Praised be my Lord for our sister, the death of the body, from which no one escapes.
St. Francis of
The pursuit of the Fountain of Life, the Fountain of Youth, immortality, or the cure for death has occupied the minds and efforts of countless women and men. Wither fueled by fear, curiosity, disbelief, or love a passion is evoked when death is discussed. In our American culture we may entertain various methods or dogmas in dealing with death. We are bombarded with euphemism of death. We are told we will pass away, pass on, bite the dust, depart, fade away, go to be in heaven with our father…rarely do we hear you will die, they have died.
We dance around the topic in our culture and in the church. We will spend billions on agents and aids that guarantee us a longer life, and younger looking life. We abstractly live our lives in denial that we too shall die. We secretly are thankful that dread and death visit others… “At least it is not me.”
We are entertained with satirical looks into death and dying. We are obsessed with romance and love that spans time and lasts forever. When in reality nothing is forever and all shall perish. In a recent film I saw called The Fountain Tommy, the male lead, wrestles with mortality, love, loss, death, and sorrow. Tommy’s wife is dying. He desperately seeks to find a cure for her ailment. He tests an unknown substance from the Central American rain forest on a monkey and sees dramatic results. Tommy’s wife is writing a book about the quest to find The Tree of Life. The movie intertwines these two components along a 1,000 year time span.
The common theme is the desire to cure death. There are Buddhist and Judeo-Christian influences in the film in regards to death. The film made me ponder our fascination with death and our unwillingness to speak of it in terms of finality or concreteness. What is the difference between the solace and peace gained when engaging death in a new-age or tribal context, Scientology, Buddhism, Islam, Judaism, Jainism, Hinduism, Santeria, Voodoo, or Baha’i as compared to the peace and solace in death revealed in Christianity?
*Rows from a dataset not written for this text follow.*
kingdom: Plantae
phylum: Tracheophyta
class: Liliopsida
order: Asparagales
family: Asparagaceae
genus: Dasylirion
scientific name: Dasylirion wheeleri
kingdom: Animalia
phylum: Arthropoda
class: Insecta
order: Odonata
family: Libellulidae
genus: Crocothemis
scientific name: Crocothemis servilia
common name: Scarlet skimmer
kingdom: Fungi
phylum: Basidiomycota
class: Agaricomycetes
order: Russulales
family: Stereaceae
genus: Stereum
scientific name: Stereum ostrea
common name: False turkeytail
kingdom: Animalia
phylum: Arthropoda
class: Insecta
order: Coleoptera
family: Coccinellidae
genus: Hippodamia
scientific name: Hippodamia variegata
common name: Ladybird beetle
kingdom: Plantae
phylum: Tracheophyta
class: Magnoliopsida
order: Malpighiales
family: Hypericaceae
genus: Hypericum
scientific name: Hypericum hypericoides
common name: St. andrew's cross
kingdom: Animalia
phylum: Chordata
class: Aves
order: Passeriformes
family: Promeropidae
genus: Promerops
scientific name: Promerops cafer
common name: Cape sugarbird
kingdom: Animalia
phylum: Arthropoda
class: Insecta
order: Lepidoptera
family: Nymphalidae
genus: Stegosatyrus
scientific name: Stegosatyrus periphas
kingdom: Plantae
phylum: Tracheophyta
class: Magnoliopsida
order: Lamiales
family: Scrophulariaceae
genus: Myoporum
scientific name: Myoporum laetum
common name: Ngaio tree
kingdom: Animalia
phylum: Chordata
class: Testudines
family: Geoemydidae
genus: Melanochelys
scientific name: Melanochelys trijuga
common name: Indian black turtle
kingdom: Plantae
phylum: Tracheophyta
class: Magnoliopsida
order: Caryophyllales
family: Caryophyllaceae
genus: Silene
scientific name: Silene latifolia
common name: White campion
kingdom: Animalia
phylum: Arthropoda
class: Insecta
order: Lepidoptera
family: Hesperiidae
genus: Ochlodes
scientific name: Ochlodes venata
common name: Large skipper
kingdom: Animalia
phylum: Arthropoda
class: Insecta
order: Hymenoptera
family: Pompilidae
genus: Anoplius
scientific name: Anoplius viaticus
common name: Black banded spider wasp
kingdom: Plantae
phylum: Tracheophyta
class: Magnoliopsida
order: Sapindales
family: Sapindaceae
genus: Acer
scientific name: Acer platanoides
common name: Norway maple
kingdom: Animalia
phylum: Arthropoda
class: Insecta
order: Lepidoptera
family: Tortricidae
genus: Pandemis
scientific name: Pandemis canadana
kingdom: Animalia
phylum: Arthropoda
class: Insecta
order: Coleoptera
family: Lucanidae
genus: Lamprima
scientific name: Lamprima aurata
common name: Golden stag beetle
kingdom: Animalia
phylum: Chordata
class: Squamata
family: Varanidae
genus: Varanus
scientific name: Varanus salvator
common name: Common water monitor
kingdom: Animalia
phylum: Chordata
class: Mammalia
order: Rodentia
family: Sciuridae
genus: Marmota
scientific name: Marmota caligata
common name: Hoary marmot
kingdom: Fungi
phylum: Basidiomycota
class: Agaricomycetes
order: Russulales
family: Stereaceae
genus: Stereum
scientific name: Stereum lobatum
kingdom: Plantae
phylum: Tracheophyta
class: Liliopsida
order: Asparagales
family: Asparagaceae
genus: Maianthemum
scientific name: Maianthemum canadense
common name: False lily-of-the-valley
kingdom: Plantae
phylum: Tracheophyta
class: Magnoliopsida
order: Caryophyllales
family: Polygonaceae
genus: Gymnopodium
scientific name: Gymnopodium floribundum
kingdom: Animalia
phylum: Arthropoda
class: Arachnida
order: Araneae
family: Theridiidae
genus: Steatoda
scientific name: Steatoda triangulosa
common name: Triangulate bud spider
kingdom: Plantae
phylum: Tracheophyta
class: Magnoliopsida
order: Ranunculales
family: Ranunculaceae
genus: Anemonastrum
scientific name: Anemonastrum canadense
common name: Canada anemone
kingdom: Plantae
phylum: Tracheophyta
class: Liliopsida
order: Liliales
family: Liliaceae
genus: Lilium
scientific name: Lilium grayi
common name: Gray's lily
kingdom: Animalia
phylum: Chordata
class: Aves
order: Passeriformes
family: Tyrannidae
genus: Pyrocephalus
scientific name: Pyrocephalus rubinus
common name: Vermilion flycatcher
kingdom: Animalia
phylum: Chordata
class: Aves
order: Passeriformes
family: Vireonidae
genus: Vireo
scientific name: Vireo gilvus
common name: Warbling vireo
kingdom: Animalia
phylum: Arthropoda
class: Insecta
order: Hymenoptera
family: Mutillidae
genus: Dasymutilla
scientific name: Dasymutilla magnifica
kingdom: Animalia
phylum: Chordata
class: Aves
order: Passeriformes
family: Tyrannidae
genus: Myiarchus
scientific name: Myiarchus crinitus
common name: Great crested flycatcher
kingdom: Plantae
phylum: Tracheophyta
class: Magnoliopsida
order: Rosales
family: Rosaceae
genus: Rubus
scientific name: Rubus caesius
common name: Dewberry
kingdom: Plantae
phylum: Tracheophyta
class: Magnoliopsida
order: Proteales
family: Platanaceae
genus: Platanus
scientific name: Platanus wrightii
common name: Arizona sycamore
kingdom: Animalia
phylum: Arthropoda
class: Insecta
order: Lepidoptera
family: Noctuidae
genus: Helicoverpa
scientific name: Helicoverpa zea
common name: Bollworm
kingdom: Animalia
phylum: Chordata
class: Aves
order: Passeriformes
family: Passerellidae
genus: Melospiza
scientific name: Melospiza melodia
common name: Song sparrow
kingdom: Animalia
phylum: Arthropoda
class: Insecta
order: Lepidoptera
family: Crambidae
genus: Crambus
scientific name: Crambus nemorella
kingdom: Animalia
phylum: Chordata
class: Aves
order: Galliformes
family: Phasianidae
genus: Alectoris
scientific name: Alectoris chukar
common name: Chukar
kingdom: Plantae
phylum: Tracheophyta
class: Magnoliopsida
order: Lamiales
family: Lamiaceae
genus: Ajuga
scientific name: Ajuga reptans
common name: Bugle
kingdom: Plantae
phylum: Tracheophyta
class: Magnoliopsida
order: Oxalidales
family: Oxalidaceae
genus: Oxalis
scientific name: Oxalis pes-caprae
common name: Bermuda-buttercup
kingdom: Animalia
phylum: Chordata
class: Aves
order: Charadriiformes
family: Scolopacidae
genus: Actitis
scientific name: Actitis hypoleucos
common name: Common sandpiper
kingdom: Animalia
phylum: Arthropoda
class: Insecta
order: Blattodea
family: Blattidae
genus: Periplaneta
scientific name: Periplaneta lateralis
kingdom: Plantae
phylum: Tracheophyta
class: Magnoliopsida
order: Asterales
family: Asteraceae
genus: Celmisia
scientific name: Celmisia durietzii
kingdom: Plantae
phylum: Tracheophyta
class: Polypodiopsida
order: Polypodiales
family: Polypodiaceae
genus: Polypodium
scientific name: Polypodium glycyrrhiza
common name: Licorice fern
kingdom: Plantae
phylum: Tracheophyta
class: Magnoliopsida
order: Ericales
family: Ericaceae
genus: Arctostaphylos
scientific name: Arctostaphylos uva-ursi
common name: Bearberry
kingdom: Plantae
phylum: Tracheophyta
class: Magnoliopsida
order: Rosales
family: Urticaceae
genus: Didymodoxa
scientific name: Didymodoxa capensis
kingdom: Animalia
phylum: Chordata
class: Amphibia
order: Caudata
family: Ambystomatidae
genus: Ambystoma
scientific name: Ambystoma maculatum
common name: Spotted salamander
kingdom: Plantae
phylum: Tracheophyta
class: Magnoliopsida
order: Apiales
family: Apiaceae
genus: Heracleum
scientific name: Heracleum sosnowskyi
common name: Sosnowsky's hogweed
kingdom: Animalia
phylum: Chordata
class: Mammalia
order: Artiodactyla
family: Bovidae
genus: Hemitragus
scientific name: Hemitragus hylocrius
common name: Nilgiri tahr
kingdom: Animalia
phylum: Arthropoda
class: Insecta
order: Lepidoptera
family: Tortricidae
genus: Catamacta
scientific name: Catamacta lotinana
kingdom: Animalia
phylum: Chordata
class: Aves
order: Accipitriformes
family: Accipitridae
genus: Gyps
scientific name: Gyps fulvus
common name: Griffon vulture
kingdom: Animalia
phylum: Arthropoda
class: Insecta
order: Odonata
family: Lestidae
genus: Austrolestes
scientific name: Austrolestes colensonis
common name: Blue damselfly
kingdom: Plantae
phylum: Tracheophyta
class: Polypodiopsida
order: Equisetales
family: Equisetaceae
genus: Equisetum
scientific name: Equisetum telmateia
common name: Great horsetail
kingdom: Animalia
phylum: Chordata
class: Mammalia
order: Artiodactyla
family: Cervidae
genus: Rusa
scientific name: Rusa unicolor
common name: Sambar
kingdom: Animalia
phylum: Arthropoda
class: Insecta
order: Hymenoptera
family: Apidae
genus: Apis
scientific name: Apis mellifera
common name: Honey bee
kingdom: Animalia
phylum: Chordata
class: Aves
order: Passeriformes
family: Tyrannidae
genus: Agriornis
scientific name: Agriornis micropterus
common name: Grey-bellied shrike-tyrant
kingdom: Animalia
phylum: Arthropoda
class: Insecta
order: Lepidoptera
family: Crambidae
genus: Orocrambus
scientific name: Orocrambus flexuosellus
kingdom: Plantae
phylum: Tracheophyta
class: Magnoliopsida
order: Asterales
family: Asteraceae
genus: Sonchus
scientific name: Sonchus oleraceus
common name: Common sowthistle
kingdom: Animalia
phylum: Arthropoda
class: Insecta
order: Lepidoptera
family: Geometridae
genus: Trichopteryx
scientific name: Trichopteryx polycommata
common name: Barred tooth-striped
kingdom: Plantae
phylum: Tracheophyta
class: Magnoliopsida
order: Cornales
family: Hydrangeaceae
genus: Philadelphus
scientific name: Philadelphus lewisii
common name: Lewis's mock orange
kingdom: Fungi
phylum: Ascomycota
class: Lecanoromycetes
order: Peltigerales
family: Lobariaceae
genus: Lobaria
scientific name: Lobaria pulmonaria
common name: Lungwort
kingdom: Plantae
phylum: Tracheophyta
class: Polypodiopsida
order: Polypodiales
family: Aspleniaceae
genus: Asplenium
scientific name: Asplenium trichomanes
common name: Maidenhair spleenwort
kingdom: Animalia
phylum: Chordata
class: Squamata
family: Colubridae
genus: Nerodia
All of these religions offer some sort of tranquility and attempt to answer the human longing for reason, purpose, and function of death. In some perspective death is the continued return on a cosmic marry go round, unable to get of until you achieve understanding and enlightenment that all is nothing and nothing is all. In others you are rightly judged by you earthly merit and subjugated to eternal punishment or paradise. To some folks death offers nothing at all, no paradise, no hell, nothing… “blank screen”
In Christianity we believe in a renewal which takes place in the acceptance and proclamation of Jesus as the Christ. In our death we are reconciled threw Jesus. We are returned to the very creation to which God enacted in the “beginning”. It would not matter to convert anyone to Christianity without this dramatic life altering renewal of Jesus. The power lies not in the brand of religion one practices, rather the radical transformation which manifests in death, bringing forth creation via Jesus.
Death does not bring forth new in the midst of old. New is eternally present, eternally available. The presence of death reveals this and its acknowledgement in living allows us to participate in life. We attempt to master and understand the why’s and what’s before we experience what death in Jesus means. We seek to reason our faith to validate the absurdity of what faith in Jesus requires of us.
To embrace Christianity absent of death makes no difference as you hold just another life draining misguided attempt at offering reconciliation absent of transformation. The only place to obtain life transformation is at the feet of the cross in the presence of Jesus as we encounter death. We must face death. In Jesus we are given courage, faith, evidence…to transcend fear. Faith does not remove fear. Faith provides in moments of fear.
What is needed is a response that fulfills in us the courage provided in faith as we face death. We must face death with new anticipation absent of the dull aestheticism which reflects in our desire to be sexy, beautiful, or handsome. The only difference between Christianity and all other religions is a faith of new in the midst of the old by which death is the vehicle of transformation. It is in this tension to which we find ourselves today. We are seeking peace, understanding, more, more, more. Yet we are ill equipped to deal with death. A human being will be ultimately judged by whether or not they have reached and can stand this tension. To endure it is more horrible and more difficult than anything else in the world. And yet, to endure it is the only way by which we can attain to the ultimate meaning, joy, and freedom in our lives. Each of us is called to endure” (Paul Tillich’s sermon, Escape from God). There is no room for a lukewarm response or ascetically pleasing visions. A diet of Death embarks us on a journey into this tension to which we are called. Anything less than this would be a waste.
1 comment:
This is currently more than an academic or theological question for me. I am dealing with the fact that my parents are aging--both about 80 years old. For the first time, I am confronted with the certain reality of their death--probably sooner rather than later. My mother's health is beginning to fail significantly.
I am 56 years old and have been in the ministry for 31 years. Still, there is always the question of how we will deal with certain situations when it's not just happening to someone else. Euphemism and false optimism about partial recoveries don't get it for me. Our hope is in Christ, the resurrection, the knowledge that we and our loved ones have accepted Him as Lord and Saviour. Still, we must live it!